Rebalancing

Neugewichtung

Das Rebalancing ist neben der richtigen Auswahl der einzelnen Titel eine der wichtigsten Disziplinen im Portfoliomanagement. mw-headline" id="Siehe_auch">Siehe auch[Edit< class="mw-editsection-divider"> | Edit source code]>/span=> Unter Rebalancing versteht man die Neuzuordnung von Kapitalanlagen zur Wiedererlangung der zu erreichenden Asset Allocation (Asset Allocation). Wird eine Asset Allocation realisiert, so weicht diese aufgrund der unterschiedlichen Performance der jeweiligen Anlagekategorien im Zeitablauf von der Ist-Situation ab. Danach muss die angestrebte Allokation wieder hergestellt werden, indem die Mittel zwischen den Anlagekategorien des Portefeuilles umverteilt werden. Praktisch schwierig sind dabei die angefallenen Transaktionsgebühren und mögliche Steuernachteile (Kursgewinne müssen besteuert werden, Wechselkursverluste können abgezogen werden).

Im Rahmen einer aktiveren Investmentstrategie werden Verschiebungen bei Bekanntwerden neuer öffentlicher Erkenntnisse (ex post z.B. über den Zins oder die Indexzusammensetzung, z.B. DAX) oder bei Verschiebungen der jeweiligen Aktien durch Kurszuwächse (ex post, z.B. 40/60-Strategie) durchgeführt.

Wiederherstellung der strategisch wichtigen Asset Allocation

Auch ohne die aktiven Portfolioveränderungen führen Schwankungen im Bestand der Einzelpositionen zu Änderungen in der Kapitalanlage.
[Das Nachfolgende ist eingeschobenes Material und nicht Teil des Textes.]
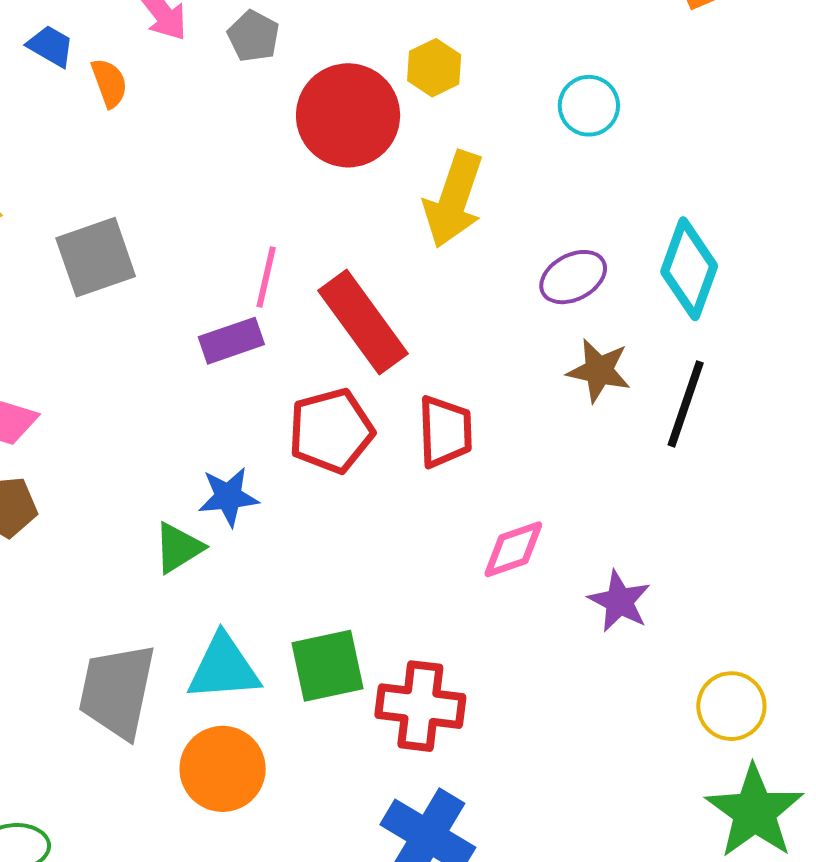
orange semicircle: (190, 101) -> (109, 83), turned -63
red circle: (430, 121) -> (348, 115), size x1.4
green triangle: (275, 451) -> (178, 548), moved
Die Portfoliostruktur kann daher im Zeitablauf deutlich von der ursprünglichen definierten Investitionsstruktur, der strateg. Es ist Zeit für eine Neuausrichtung des Portfolios. Deutlich aufgewertete Bestände werden proportional veräußert und wertgeminderte Bestände gekauft.

Um dies zu verdeutlichen, haben wir ein simples Beispielportfolio mit einer Strategie von 50 prozentigen Beteiligungen und 50 prozentigen Obligationen geschaffen. Beim Beispielportfolio hat sich der Aktienanteil seit dem Start des Portfolios um 42% erhöht. Die Rentenquote ist im Verhältnis dazu nur um 18% gestiegen. Durch das Rebalancing des Portfolios wird die 50:50-Verteilung von Wertpapieren im Portefeuille aufrechterhalten.

Für das Beispielportfolio würde dies bedeuten, dass 16 Anteile des Aktien-ETFs veräußert und 2 Anteile des Renten-ETFs später gekauft werden müssen. Weshalb macht Rebalancing überhaupt keinen Unterschied? Drei gute Argumente sprechen dafür, dass ein Portfolio-Rebalancing Ihnen einen langfristigen Wertzuwachs bietet: Das Portfolio-Rebalancing ermöglicht es Ihnen als Investor, Ihr Risiko einfach, kosteneffizient und Zeit sparend zu managen.

Antizyklischer Handel Das Rebalancing des Portfolios tendiert dazu, konjunkturdämpfende Signale zu geben. Dies hat zur Folge, dass risikoreichere Titel (z.B. Aktien) in hohen Phasen reduziert und in niedrigen Phasen wiederhergestellt werden. Investitionsdisziplin Portfolioanpassungen, die auf einer Rebalancing-Strategie basieren, wie z.B. Anlagelimits, machen ein Timing am Markt überflüssig. Wie viel kosten Rebalancing? Das Rebalancing des Portfolios ist nicht kostenlos.

Der Handel unterliegt in der Regel Transaktionskosten und eventuell der Besteuerung von Veräußerungsgewinnen aus dem Abgang von Position. Beim Rebalancing müssen diese Aufwendungen immer berücksichtigt werden. Bei der Neugewichtung müssen Aufwand und Ertrag in einem angemessenen Rahmen sein. Zu hohe Aufwendungen führen dazu, dass ein Portfolioausgleich der einzelnen Bestände oder sogar ganz vermieden werden sollte.

Zusätzlich zum Portfolio-Rebalancing, bei dem Einzelpositionen veräußert und andere erworben werden, kann auch ein Cashflow-Rebalancing erfolgen. Mit einer Einmalzahlung wird die strategisch wichtige Investitionsstruktur des Portefeuilles wieder hergestellt.